** Data extract follows **

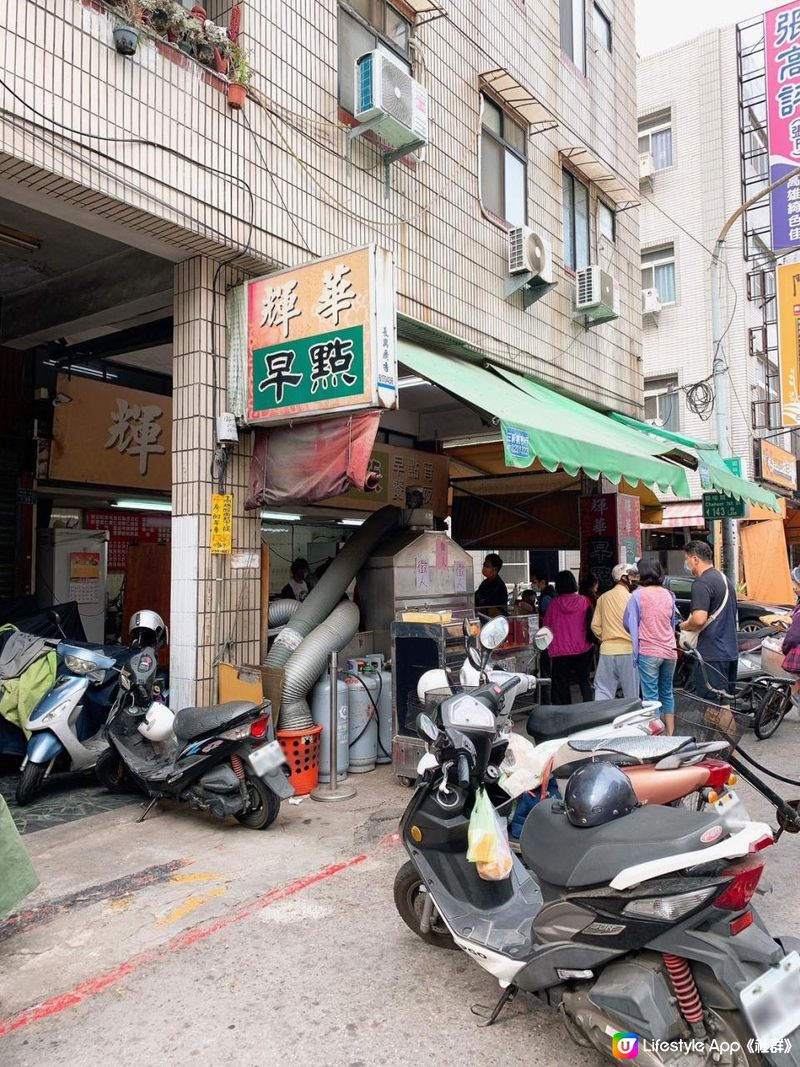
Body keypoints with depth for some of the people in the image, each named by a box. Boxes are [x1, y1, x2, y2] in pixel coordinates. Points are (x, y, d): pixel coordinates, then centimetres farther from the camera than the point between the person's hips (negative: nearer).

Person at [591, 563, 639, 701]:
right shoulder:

** End of Data extract **

What this task involves
Repeat all of the material above word for word, leaving out the pictures.

Completed exercise
Body keypoints with depth for some of the people in the image, each named by a box. Boxes are [x1, y1, x2, y2] in pixel coordinates. Points are (x, y, d): pixel coordinates, then centimetres farther from the camera than the point between the person's hips (negative: nearer).

Person at [591, 563, 639, 701]:
right shoulder:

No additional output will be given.